MASK stage germline edits

Hey there,

We want to be able to run OHSU data through the release pipeline, only this dataset does not necessarily have matched tumor-normal samples, and thus does not have control genotype information, which the MASK stage of the pipeline expects as input.

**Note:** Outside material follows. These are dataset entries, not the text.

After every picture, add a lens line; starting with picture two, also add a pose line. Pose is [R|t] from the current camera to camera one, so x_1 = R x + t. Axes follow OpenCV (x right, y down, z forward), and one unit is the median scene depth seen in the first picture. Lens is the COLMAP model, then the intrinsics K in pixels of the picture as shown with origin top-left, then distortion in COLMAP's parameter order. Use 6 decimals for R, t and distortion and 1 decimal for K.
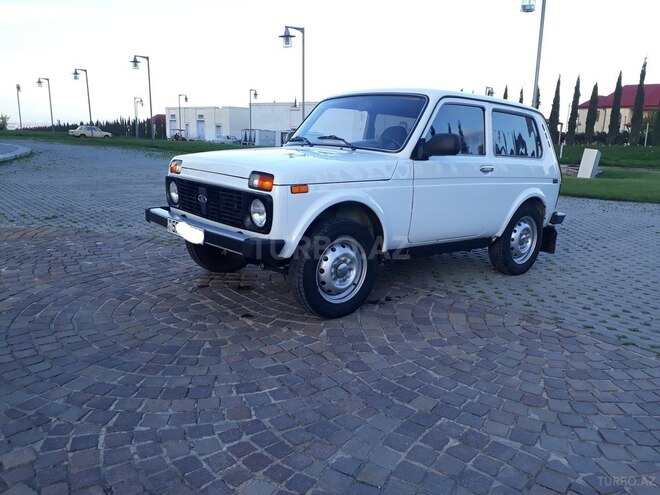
lens RADIAL K [[524.3, 0, 333.2], [0, 524.3, 244.6], [0, 0, 1]] dist [0.081919, -0.157081]
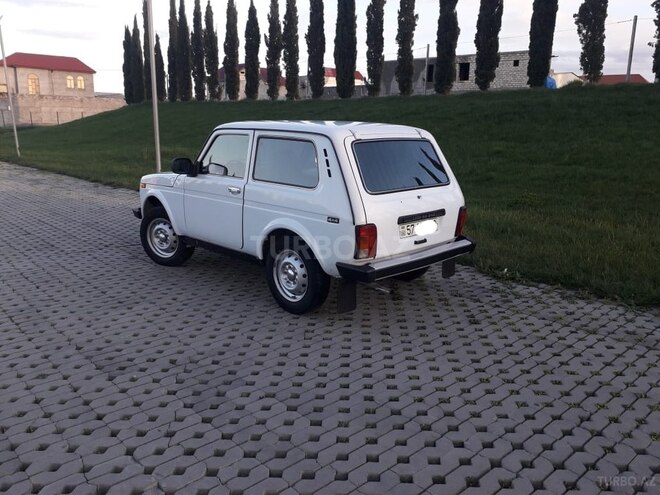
lens RADIAL K [[521.7, 0, 331.7], [0, 521.7, 236.5], [0, 0, 1]] dist [0.119518, -0.211826]
pose [[0.090100, 0.158239, -0.983281, 1.636554], [-0.196676, 0.970681, 0.138189, -0.279562], [0.976320, 0.180937, 0.118580, 1.257931]]
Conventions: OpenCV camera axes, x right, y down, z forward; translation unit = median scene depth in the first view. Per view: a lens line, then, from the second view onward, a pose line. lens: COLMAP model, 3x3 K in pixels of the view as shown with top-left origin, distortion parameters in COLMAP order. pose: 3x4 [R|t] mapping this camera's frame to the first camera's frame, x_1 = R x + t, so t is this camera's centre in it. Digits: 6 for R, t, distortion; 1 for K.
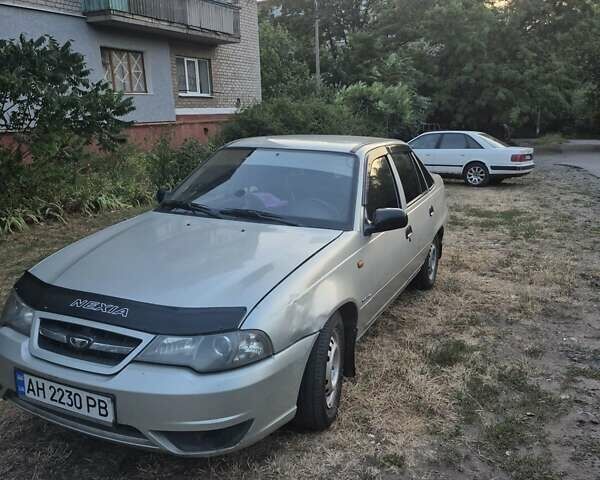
lens RADIAL K [[550.2, 0, 300.0], [0, 550.2, 240.0], [0, 0, 1]] dist [0.132344, -0.208425]
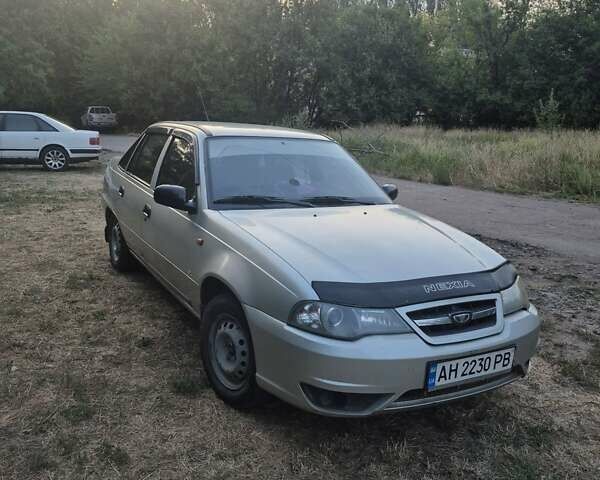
lens RADIAL K [[550.2, 0, 300.0], [0, 550.2, 240.0], [0, 0, 1]] dist [0.132344, -0.208425]
pose [[0.576342, -0.157324, 0.801922, -1.413510], [0.131423, 0.986365, 0.099054, -0.117963], [-0.806572, 0.048302, 0.589160, 0.593591]]
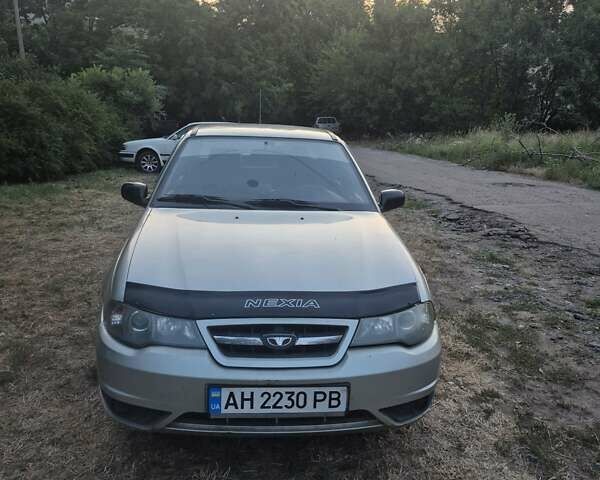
lens RADIAL K [[550.2, 0, 300.0], [0, 550.2, 240.0], [0, 0, 1]] dist [0.132344, -0.208425]
pose [[0.865407, -0.096169, 0.491755, -0.798607], [0.088317, 0.995320, 0.039223, -0.022631], [-0.493226, 0.009487, 0.869850, 0.160215]]
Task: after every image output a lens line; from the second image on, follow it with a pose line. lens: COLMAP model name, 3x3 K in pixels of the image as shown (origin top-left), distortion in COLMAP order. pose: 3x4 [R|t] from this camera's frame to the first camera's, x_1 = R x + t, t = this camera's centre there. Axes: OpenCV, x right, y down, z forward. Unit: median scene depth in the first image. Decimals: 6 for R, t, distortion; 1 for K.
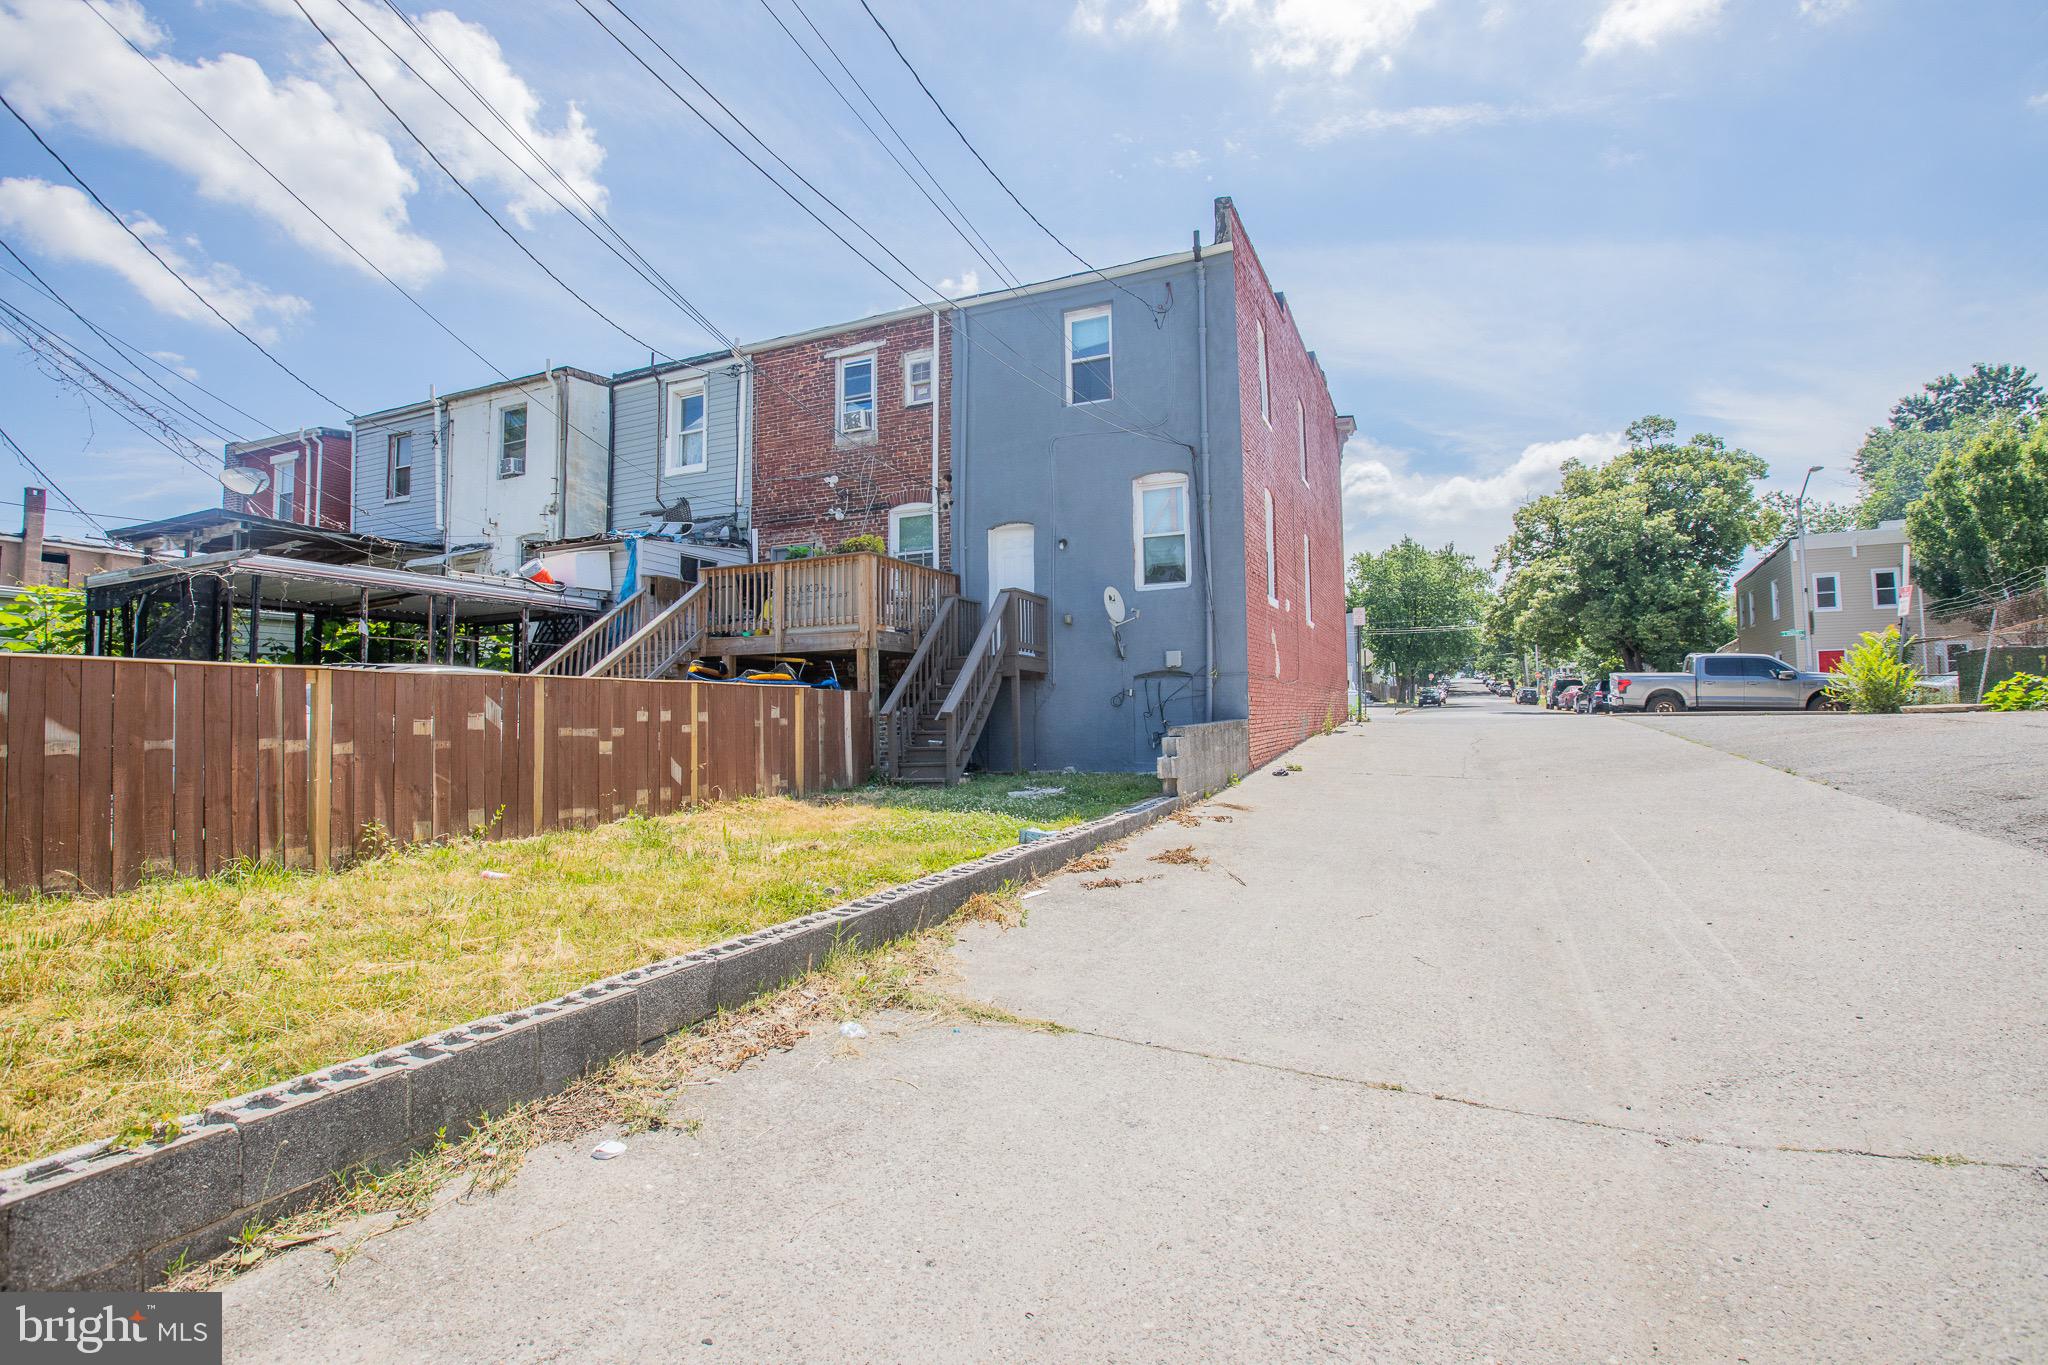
lens RADIAL K [[980.2, 0, 934.6], [0, 980.2, 676.9], [0, 0, 1]] dist [-0.040643, 0.014689]
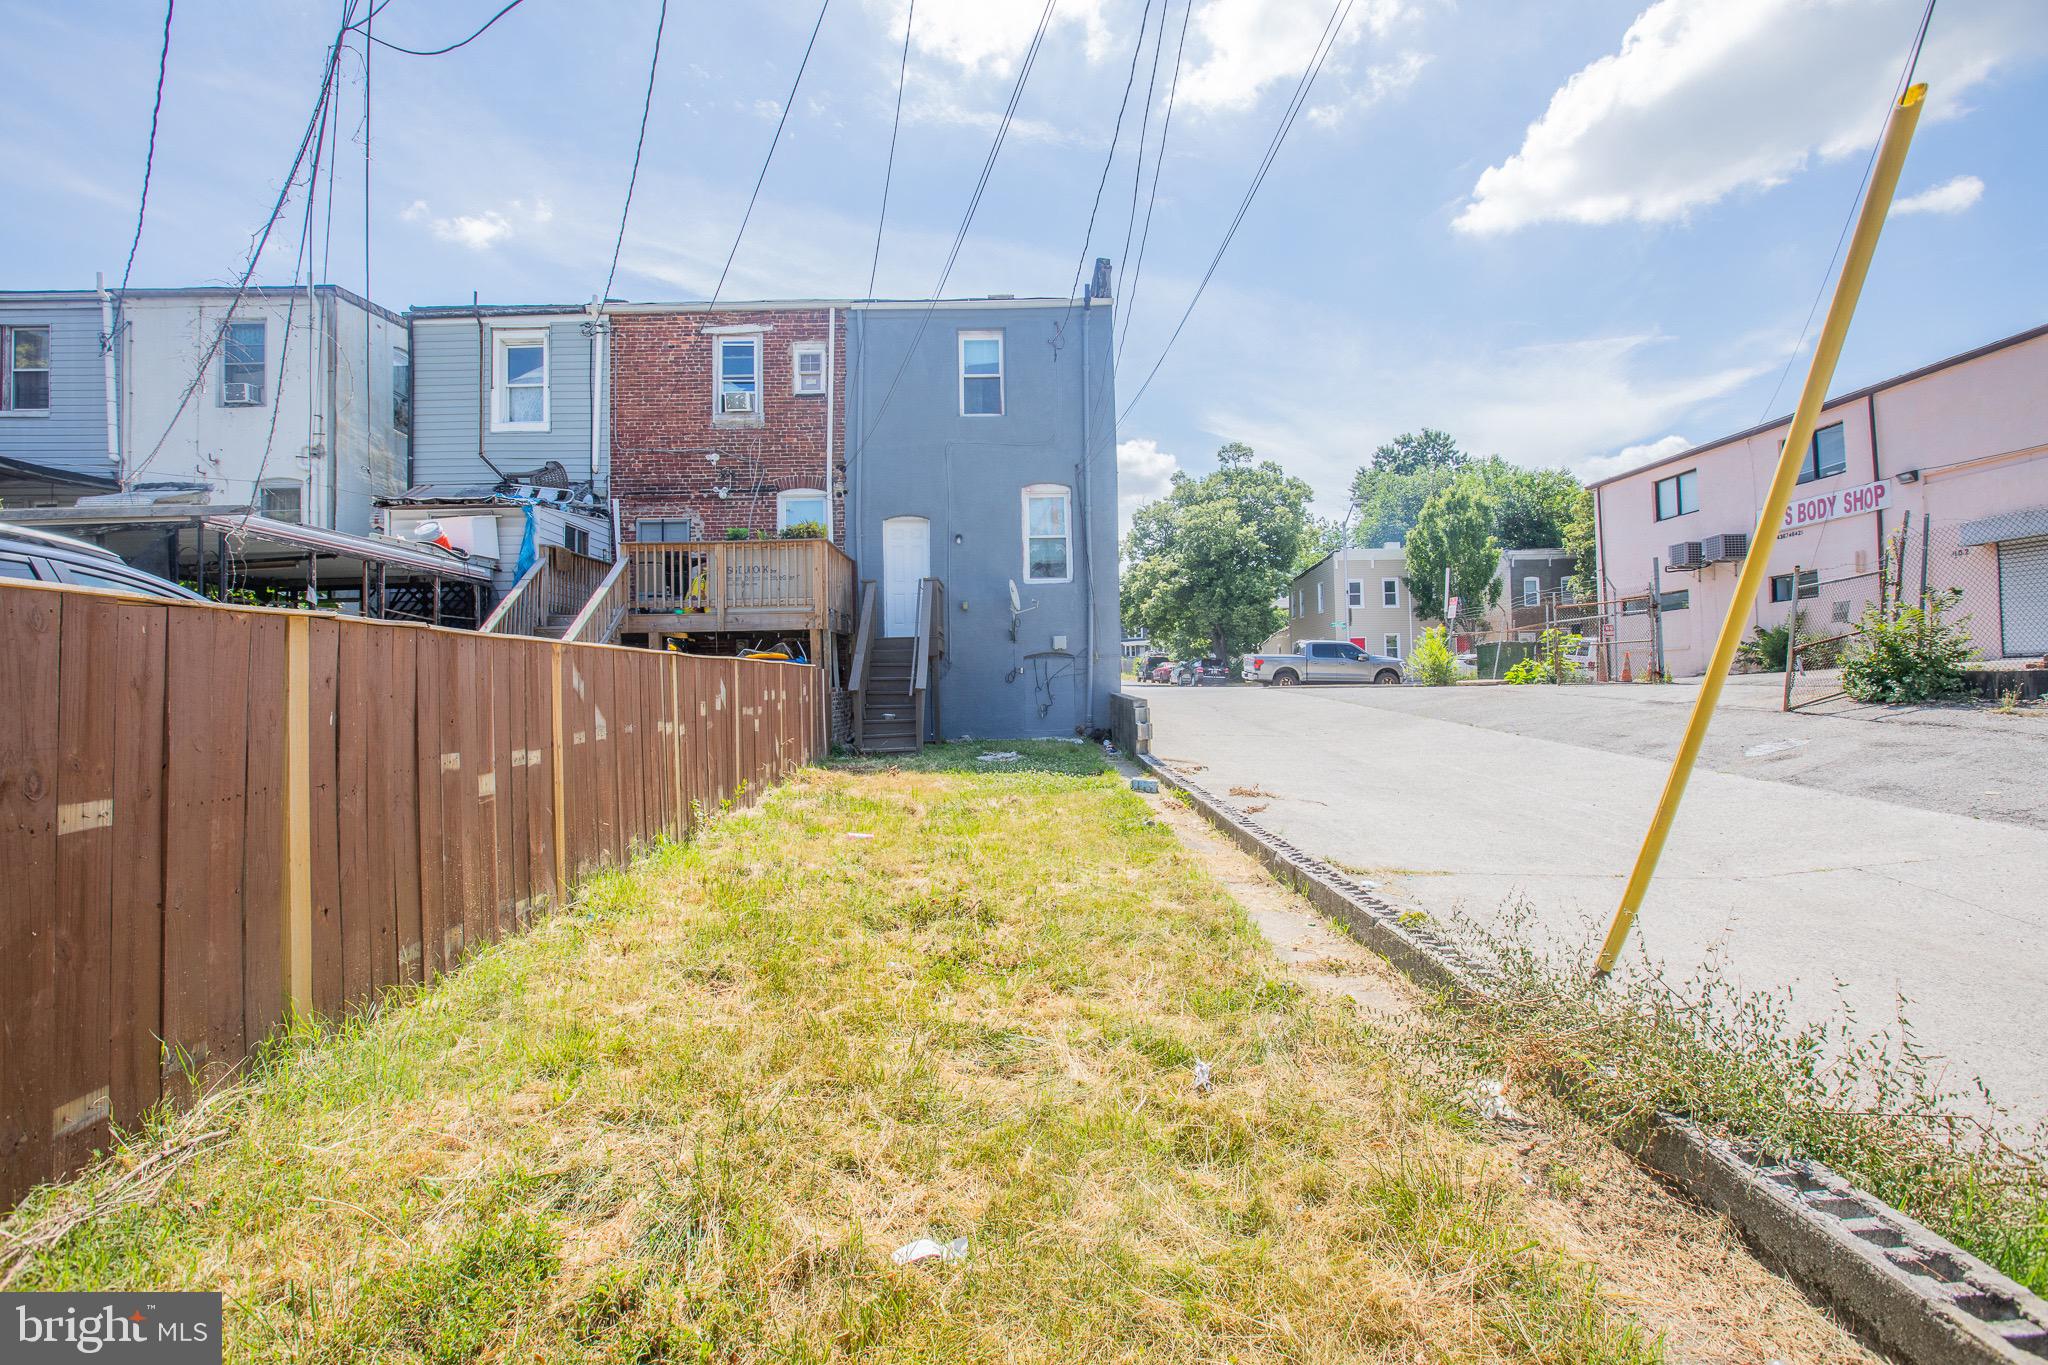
lens RADIAL K [[980.2, 0, 1021.1], [0, 980.2, 681.9], [0, 0, 1]] dist [-0.040643, 0.014689]
pose [[0.898418, -0.002022, 0.439136, -0.250242], [-0.012443, 0.999471, 0.030058, -0.004718], [-0.438964, -0.032469, 0.897918, -0.042292]]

I’ve edited the MASK stage, so that it essentially treats all mutations without control data as masked. The main edits are listed below, as well as a link he relevant pull request. The release pipeline functions and builds an elastic index with these edits. My question is this: will these edits affect germline security?

GenerateMaskedRow.java

   public Iterable<ObjectNode> call(ObjectNode row) throws Exception {
     // Create masked counterpart if sensitive (see
      // https://wiki.oicr.on.ca/display/DCCSOFT/Data+Normalizer+Component?focusedCommentId=53182773#comment-53182773)
  
      val rows = Lists.<ObjectNode> newArrayList();
 //    rows.add(row);
  
      if (getMarkingState(row) == CONTROLLED) {
        val referenceGenomeAllele = row.get(SUBMISSION_OBSERVATION_REFERENCE_GENOME_ALLELE).textValue();
 
       log.debug("Creating mask for '{}'", row);
       val mask = mask(row.deepCopy(), referenceGenomeAllele);
       regenerateId(mask);
 
       log.debug("Resulting mask for '{}': '{}'", row, mask);
       rows.add(mask);
     }
 
     return rows;
   }

MarkSensitiveRow.java

   public ObjectNode call(ObjectNode row) throws Exception {
     val referenceGenomeAllele = row.get(SUBMISSION_OBSERVATION_REFERENCE_GENOME_ALLELE).textValue();
      val controlGenotype = row.get(SUBMISSION_OBSERVATION_CONTROL_GENOTYPE).textValue();
      val tumourGenotype = row.get(SUBMISSION_OBSERVATION_TUMOUR_GENOTYPE).textValue();
      val mutatedToAllele = row.get(SUBMISSION_OBSERVATION_MUTATED_TO_ALLELE).textValue();
      val mutatedFromAllele = row.get(SUBMISSION_OBSERVATION_MUTATED_FROM_ALLELE).textValue();
  
      // Mark if applicable
      final Marking masking;
     if (controlGenotype == null || tumourGenotype == null || mutatedFromAllele == null) {
 
       log.debug("Marking row without control data: '{}'", row);
       masking = CONTROLLED;
 
     } else if (!matchesAllControlAlleles(referenceGenomeAllele, controlGenotype)
          || !matchesAllTumourAllelesButTo(referenceGenomeAllele, tumourGenotype, mutatedToAllele)) {
  
        log.debug("Marking sensitive row: '{}'", row); // Should be rare enough

     for (val tumourAllele : getTumourAllelesMinusToAllele(tumourGenotype, mutatedToAllele)) {
       if (!referenceGenomeAllele.equals(tumourAllele)) {
         return false;
       }
     }
     return true;
   }

https://github.com/ohsu-comp-bio/dcc-release/pull/4

Hi @mayfielg,

Would you prefer to keep the comments here or on the PR itself? Just want to make sure it would be cool if was commenting on your PR.

Sure, right on the PR is great. Thanks.

Hey @mayfielg, just wanted to let you know that I have not forgotten about the question and that I’m still waiting on a second opinion.